Task details: Every line from the one containing "- Mark a task as in progress" to the one containing "- Recommend tasks" in the records below, both included, must be set down exactly, and no other line.

Entries provided:
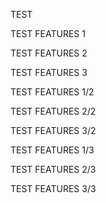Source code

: TEST

TEST FEATURES 1

TEST FEATURES 2

TEST FEATURES 3


TEST FEATURES 1/2

TEST FEATURES 2/2

TEST FEATURES 3/2


TEST FEATURES 1/3

TEST FEATURES 2/3

TEST FEATURES 3/3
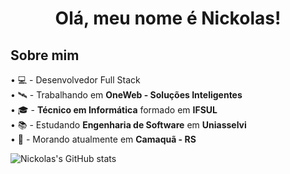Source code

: # <h1 align="center">Olá, meu nome é Nickolas!</h1>

## Sobre mim
 • 💻 - Desenvolvedor Full Stack  
 • 🛰️ - Trabalhando em **OneWeb - Soluções Inteligentes**  
 • 🎓 - **Técnico em Informática** formado em **IFSUL**   
 • 📚 - Estudando **Engenharia de Software** em **Uniasselvi**  
 • 📌 - Morando atualmente em **Camaquã - RS**  

 ![Nickolas's GitHub stats](https://github-readme-stats-8a9j.vercel.app/api?username=NickoalsPogozelski&show_icons=true&theme=dracula&hide=stars,issues&show=prs_merged,prs_merged_percentage)
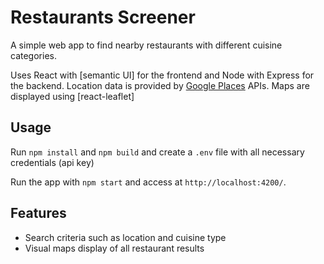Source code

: # Restaurants Screener

A simple web app to find nearby restaurants with different cuisine categories.

Uses React with [semantic UI] for the frontend and Node with Express for the backend. Location data is provided by [Google Places](https://developers.google.com/places/web-service/intro) APIs. Maps are displayed using [react-leaflet]

## Usage

Run `npm install` and `npm build` and create a `.env` file with all necessary credentials (api key)

Run the app with `npm start` and access at `http://localhost:4200/`.

## Features

- Search criteria such as location and cuisine type
- Visual maps display of all restaurant results
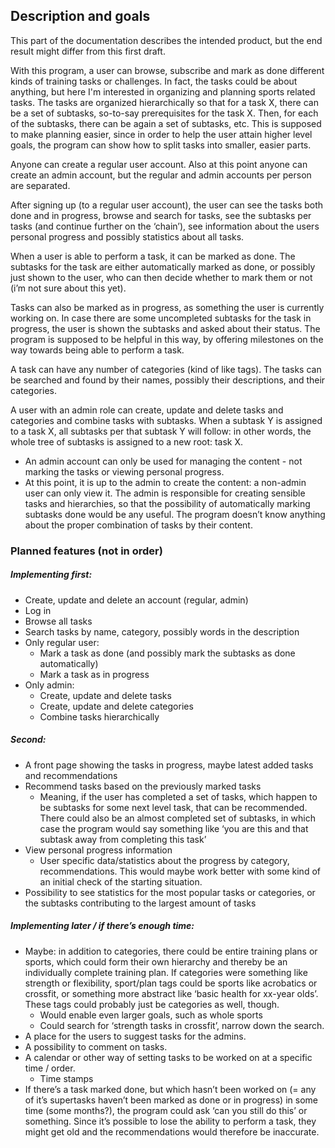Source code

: ## Description and goals

This part of the documentation describes the intended product, but the end result might differ from this first draft.

With this program, a user can browse, subscribe and mark as done different kinds of training tasks or challenges. In fact, the tasks could be about anything, but here I'm interested in organizing and planning sports related tasks. The tasks are organized hierarchically so that for a task X, there can be a set of subtasks, so-to-say prerequisites for the task X. Then, for each of the subtasks, there can be again a set of subtasks, etc. This is supposed to make planning easier, since in order to help the user attain higher level goals, the program can show how to split tasks into smaller, easier parts.

Anyone can create a regular user account. Also at this point anyone can create an admin account, but the regular and admin accounts per person are separated.

After signing up (to a regular user account), the user can see the tasks both done and in progress, browse and search for tasks, see the subtasks per tasks (and continue further on the ‘chain’), see information about the users personal progress and possibly statistics about all tasks.

When a user is able to perform a task, it can be marked as done. The subtasks for the task are either automatically marked as done, or possibly just shown to the user, who can then decide whether to mark them or not (i’m not sure about this yet).

Tasks can also be marked as in progress, as something the user is currently working on. In case there are some uncompleted subtasks for the task in progress, the user is shown the subtasks and asked about their status. The program is supposed to be helpful in this way, by offering milestones on the way towards being able to perform a task.

A task can have any number of categories (kind of like tags). The tasks can be searched and found by their names, possibly their descriptions, and their categories.

A user with an admin role can create, update and delete tasks and categories and combine tasks with subtasks. When a subtask Y is assigned to a task X, all subtasks per that subtask Y will follow: in other words, the whole tree of subtasks is assigned to a new root: task X.
- An admin account can only be used for managing the content - not marking the tasks or viewing personal progress.
- At this point, it is up to the admin to create the content: a non-admin user can only view it. The admin is responsible for creating sensible tasks and hierarchies, so that the possibility of automatically marking subtasks done would be any useful. The program doesn’t know anything about the proper combination of tasks by their content.

### Planned features (not in order)

##### Implementing first:

- Create, update and delete an account (regular, admin)
- Log in
- Browse all tasks
- Search tasks by name, category, possibly words in the description
- Only regular user:
    - Mark a task as done (and possibly mark the subtasks as done automatically)
    - Mark a task as in progress
- Only admin:
    - Create, update and delete tasks
    - Create, update and delete categories
    - Combine tasks hierarchically

##### Second:

- A front page showing the tasks in progress, maybe latest added tasks and recommendations
- Recommend tasks based on the previously marked tasks
    - Meaning, if the user has completed a set of tasks, which happen to be subtasks for some next level task, that can be recommended. There could also be an almost completed set of subtasks, in which case the program would say something like ‘you are this and that subtask away from completing this task’
- View personal progress information
    - User specific data/statistics about the progress by category, recommendations. This would maybe work better with some kind of an initial check of the starting situation.
- Possibility to see statistics for the most popular tasks or categories, or the subtasks contributing to the largest amount of tasks


##### Implementing later / if there’s enough time:
- Maybe: in addition to categories, there could be entire training plans or sports, which could form their own hierarchy and thereby be an individually complete training plan. If categories were something like strength or flexibility, sport/plan tags could be sports like acrobatics or crossfit, or something more abstract like ‘basic health for xx-year olds’. These tags could probably just be categories as well, though.
    - Would enable even larger goals, such as whole sports
    - Could search for ‘strength tasks in crossfit’, narrow down the search.
- A place for the users to suggest tasks for the admins.
- A possibility to comment on tasks.
- A calendar or other way of setting tasks to be worked on at a specific time / order.
    - Time stamps
- If there’s a task marked done, but which hasn’t been worked on (= any of it’s supertasks haven’t been marked as done or in progress) in some time (some months?), the program could ask ‘can you still do this’ or something. Since it’s possible to lose the ability to perform a task, they might get old and the recommendations would therefore be inaccurate.
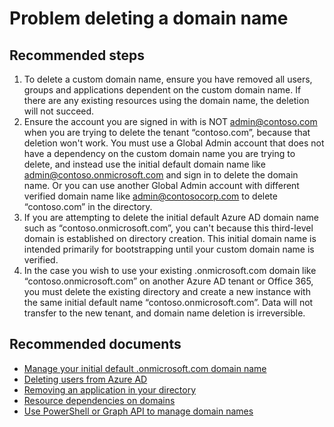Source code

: <properties
    pageTitle="Problem deleting a domain name"
    description="Azure Active Directory case submission self help"
    service="microsoft.aad"
    resource="Microsoft_AAD_IAM"
    authors="elkuzmen"
    displayOrder=""
    selfHelpType="generic"
    supportTopicIds="32045808"
    resourceTags=""
    productPesIds="14785,16578"
    cloudEnvironments="public"
    	articleId="e4bba8f2-9a44-42aa-af12-572d84062eb6"
/>

# Problem deleting a domain name

## **Recommended steps**
1.	To delete a custom domain name, ensure you have removed all users, groups and applications dependent on the custom domain name. If there are any existing resources using the domain name, the deletion will not succeed. 
2.	Ensure the account you are signed in with is NOT admin@contoso.com when you are trying to delete the tenant “contoso.com”, because that deletion won't work. You must use a Global Admin account that does not have a dependency on the custom domain name you are trying to delete, and instead use the initial default domain name like admin@contoso.onmicrosoft.com and sign in to delete the domain name. Or you can use another Global Admin account with different verified domain name like admin@contosocorp.com to delete “contoso.com” in the directory. 
3.	If you are attempting to delete the initial default Azure AD domain name such as “contoso.onmicrosoft.com”, you can't because this third-level domain is established on directory creation. This initial domain name is intended primarily for bootstrapping until your custom domain name is verified.
4.	In the case you wish to use your existing .onmicrosoft.com domain like “contoso.onmicrosoft.com” on another Azure AD tenant or Office 365, you must delete the existing directory and create a new instance with the same initial default name “contoso.onmicrosoft.com”. Data will not transfer to the new tenant, and domain name deletion is irreversible. 


## **Recommended documents**
* [Manage your initial default .onmicrosoft.com domain name](https://docs.microsoft.com/azure/active-directory/active-directory-add-domain-concepts#initial-and-custom-domain-names)<br>
* [Deleting users from Azure AD]( https://docs.microsoft.com/azure/active-directory/active-directory-users-delete-user-azure-portal)<br>
* [Removing an application in your directory](https://docs.microsoft.com/azure/active-directory/develop/active-directory-integrating-applications)<br>
* [Resource dependencies on domains](https://docs.microsoft.com/azure/active-directory/active-directory-licensing-directory-independence)<br>
* [Use PowerShell or Graph API to manage domain names](https://docs.microsoft.com/azure/active-directory/active-directory-domains-manage-azure-portal#use-powershell-or-graph-api-to-manage-domain-names)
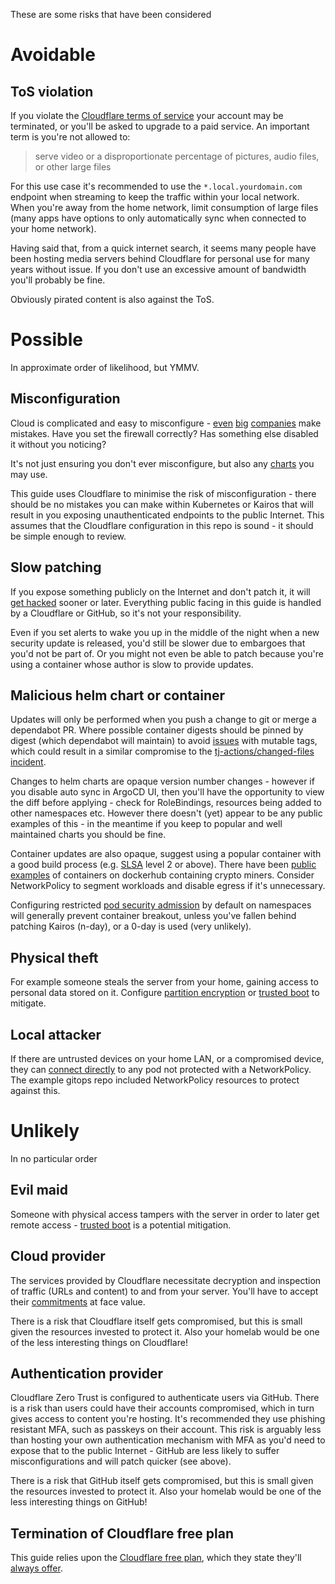 These are some risks that have been considered

# Avoidable

## ToS violation

If you violate the [Cloudflare terms of service](https://www.cloudflare.com/terms/) your account may be terminated, or you'll be asked to upgrade to a paid service. An important term is you're not allowed to:
> serve video or a disproportionate percentage of pictures, audio files, or other large files

For this use case it's recommended to use the `*.local.yourdomain.com` endpoint when streaming to keep the traffic within your local network. When you're away from the home network, limit consumption of large files (many apps have options to only automatically sync when connected to your home network).

Having said that, from a quick internet search, it seems many people have been hosting media servers behind Cloudflare for personal use for many years without issue. If you don't use an excessive amount of bandwidth you'll probably be fine.

Obviously pirated content is also against the ToS.

# Possible

In approximate order of likelihood, but YMMV.

## Misconfiguration

Cloud is complicated and easy to misconfigure - [even](https://blog.qualys.com/vulnerabilities-threat-research/2023/12/18/hidden-risks-of-amazon-s3-misconfigurations) [big](https://unit42.paloaltonetworks.com/large-scale-cloud-extortion-operation/) [companies](https://thehackernews.com/2022/10/microsoft-confirms-server.html) make mistakes. Have you set the firewall correctly? Has something else disabled it without you noticing?

It's not just ensuring you don't ever misconfigure, but also any [charts](https://techcommunity.microsoft.com/blog/microsoftdefendercloudblog/the-risk-of-default-configuration-how-out-of-the-box-helm-charts-can-breach-your/4409560) you may use.

This guide uses Cloudflare to minimise the risk of misconfiguration - there should be no mistakes you can make within Kubernetes or Kairos that will result in you exposing unauthenticated endpoints to the public Internet. This assumes that the Cloudflare configuration in this repo is sound - it should be simple enough to review.

## Slow patching

If you expose something publicly on the Internet and don't patch it, it will [get hacked](https://thehackernews.com/2023/03/lastpass-hack-engineers-failure-to.html) sooner or later. Everything public facing in this guide is handled by a Cloudflare or GitHub, so it's not your responsibility.

Even if you set alerts to wake you up in the middle of the night when a new security update is released, you'd still be slower due to embargoes that you'd not be part of. Or you might not even be able to patch because you're using a container whose author is slow to provide updates.

## Malicious helm chart or container

Updates will only be performed when you push a change to git or merge a dependabot PR. Where possible container digests should be pinned by digest (which dependabot will maintain) to avoid [issues](https://github.com/coreruleset/modsecurity-crs-docker/issues/87) with mutable tags, which could result in a similar compromise to the [tj-actions/changed-files incident](https://unit42.paloaltonetworks.com/github-actions-supply-chain-attack/).

Changes to helm charts are opaque version number changes - however if you disable auto sync in ArgoCD UI, then you'll have the opportunity to view the diff before applying - check for RoleBindings, resources being added to other namespaces etc. However there doesn't (yet) appear to be any public examples of this - in the meantime if you keep to popular and well maintained charts you should be fine.

Container updates are also opaque, suggest using a popular container with a good build process (e.g. [SLSA](https://slsa.dev) level 2 or above). There have been [public examples](https://unit42.paloaltonetworks.com/malicious-cryptojacking-images/) of containers on dockerhub containing crypto miners. Consider NetworkPolicy to segment workloads and disable egress if it's unnecessary.

Configuring restricted [pod security admission](https://kubernetes.io/docs/concepts/security/pod-security-admission/) by default on namespaces will generally prevent container breakout, unless you've fallen behind patching Kairos (n-day), or a 0-day is used (very unlikely). 

## Physical theft

For example someone steals the server from your home, gaining access to personal data stored on it. Configure [partition encryption](https://kairos.io/docs/advanced/partition_encryption/) or [trusted boot](https://kairos.io/docs/installation/trustedboot/) to mitigate.

## Local attacker

If there are untrusted devices on your home LAN, or a compromised device, they can [connect directly](https://raesene.github.io/blog/2021/01/03/Kubernetes-is-a-router/) to any pod not protected with a NetworkPolicy. The example gitops repo included NetworkPolicy resources to protect against this.

# Unlikely

In no particular order

## Evil maid

Someone with physical access tampers with the server in order to later get remote access - [trusted boot](https://kairos.io/docs/installation/trustedboot/) is a potential mitigation.

## Cloud provider

The services provided by Cloudflare necessitate decryption and inspection of traffic (URLs and content) to and from your server. You'll have to accept their [commitments](https://blog.cloudflare.com/certifying-our-commitment-to-your-right-to-information-privacy/) at face value.

There is a risk that Cloudflare itself gets compromised, but this is small given the resources invested to protect it. Also your homelab would be one of the less interesting things on Cloudflare!

## Authentication provider

Cloudflare Zero Trust is configured to authenticate users via GitHub. There is a risk than users could have their accounts compromised, which in turn gives access to content you're hosting. It's recommended they use phishing resistant MFA, such as passkeys on their account. This risk is arguably less than hosting your own authentication mechanism with MFA as you'd need to expose that to the public Internet - GitHub are less likely to suffer misconfigurations and will patch quicker (see above).

There is a risk that GitHub itself gets compromised, but this is small given the resources invested to protect it. Also your homelab would be one of the less interesting things on GitHub!

## Termination of Cloudflare free plan

This guide relies upon the [Cloudflare free plan](https://www.cloudflare.com/plans/free/), which they state they'll [always offer](https://webmasters.stackexchange.com/questions/88659/how-can-cloudflare-offer-a-free-cdn-with-unlimited-bandwidth).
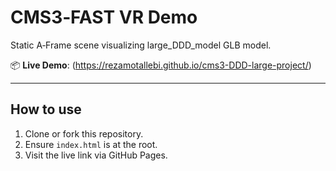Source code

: # CMS3‑FAST VR Demo

Static A‑Frame scene visualizing large_DDD_model GLB model.

📦 **Live Demo**: (https://rezamotallebi.github.io/cms3-DDD-large-project/)

---

## How to use

1. Clone or fork this repository.
2. Ensure `index.html` is at the root.
3. Visit the live link via GitHub Pages.
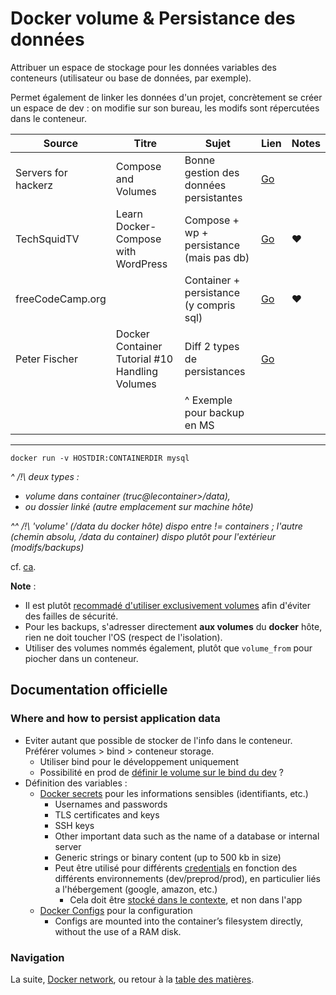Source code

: # Docker volume & Persistance des données

Attribuer un espace de stockage pour les données variables des conteneurs (utilisateur ou base de données, par exemple).

Permet également de linker les données d'un projet, concrètement se créer un espace de dev : on modifie sur son bureau, les modifs sont répercutées dans le conteneur.

| Source | Titre | Sujet | Lien | Notes |
|---------------------|------------------------------------------------|------------------------------------------|---------------------------------------------|-------|
| Servers for hackerz | Compose and Volumes | Bonne gestion des données persistantes | [Go](https://www.youtube.com/watch?v=FAI4ZrQRnLU) |  |
| TechSquidTV | Learn Docker-Compose with WordPress | Compose + wp + persistance (mais pas db) | [Go](https://www.youtube.com/watch?v=exmBvjlZr7U) | ♥ |
| freeCodeCamp.org |  | Container + persistance (y compris sql) | [Go](https://youtu.be/fqMOX6JJhGo?t=2430) | ♥ |
| Peter Fischer | Docker Container Tutorial #10 Handling Volumes | Diff 2 types de persistances | [Go](https://www.youtube.com/watch?v=pOGVngLsaX4) |  |
|  |  | ^ Exemple pour backup en MS |  |  |


--- 

`docker run -v HOSTDIR:CONTAINERDIR mysql`

_^ /!\ deux types :_
- _volume dans container (truc@lecontainer>/data),_
- _ou dossier linké (autre emplacement sur machine hôte)_

_^^ /!\ 'volume' (/data du docker hôte) dispo entre != containers ; l'autre (chemin absolu, /data du container) dispo plutôt pour l'extérieur (modifs/backups)_

cf. [ca](https://youtu.be/fqMOX6JJhGo?t=4458).

**Note** :
- Il est plutôt [recommadé d'utiliser exclusivement volumes](https://forums.docker.com/t/shared-web-hosting-with-docker-best-practices/7893?u=youpiwaza) afin d'éviter des failles de sécurité.
- Pour les backups, s'adresser directement **aux volumes** du **docker** hôte, rien ne doit toucher l'OS (respect de l'isolation).
- Utiliser des volumes nommés également, plutôt que `volume_from` pour piocher dans un conteneur.



## Documentation officielle


### Where and how to persist application data

- Eviter autant que possible de stocker de l'info dans le conteneur. Préférer volumes > bind > conteneur storage.
	- Utiliser bind pour le développement uniquement
	- Possibilité en prod de [définir le volume sur le bind du dev](https://docs.docker.com/develop/dev-best-practices/#where-and-how-to-persist-application-data) ?
- Définition des variables :
	- [Docker secrets](https://docs.docker.com/engine/swarm/secrets/) pour les informations sensibles (identifiants, etc.)
		- Usernames and passwords
		- TLS certificates and keys
		- SSH keys
		- Other important data such as the name of a database or internal server
		- Generic strings or binary content (up to 500 kb in size)
		- Peut être utilisé pour différents [credentials](https://stackoverflow.com/questions/48186712/what-does-developer-credentials-exactly-mean-in-the-amazon-cognito-docs) en fonction des différents environnements (dev/preprod/prod), en particulier liés a l'hébergement (google, amazon, etc.)
			- Cela doit être [stocké dans le contexte](https://12factor.net/config), et non dans l'app 
	- [Docker Configs](https://docs.docker.com/engine/swarm/configs/) pour la configuration
		- Configs are mounted into the container’s filesystem directly, without the use of a RAM disk.


### Navigation

La suite, [Docker network](/docs/05d-Network.md), ou retour à la [table des matières](https://github.com/youpiwaza/notes-serveur).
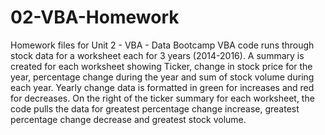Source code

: # 02-VBA-Homework
Homework files for Unit 2 - VBA - Data Bootcamp
VBA code runs through stock data for a worksheet each for 3 years (2014-2016).
A summary is created for each worksheet showing Ticker, change in stock price for the year, percentage change during the year and sum of stock volume during each year.
Yearly change data is formatted in green for increases and red for decreases.
On the right of the ticker summary for each worksheet, the code pulls the data for greatest percentage change increase, greatest percentage change decrease and greatest stock volume.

Response box:
    - Mark a task as in progress
- Only admin:
    - Create, update and delete tasks
    - Create, update and delete categories
    - Combine tasks hierarchically

##### Second:

- A front page showing the tasks in progress, maybe latest added tasks and recommendations
- Recommend tasks based on the previously marked tasks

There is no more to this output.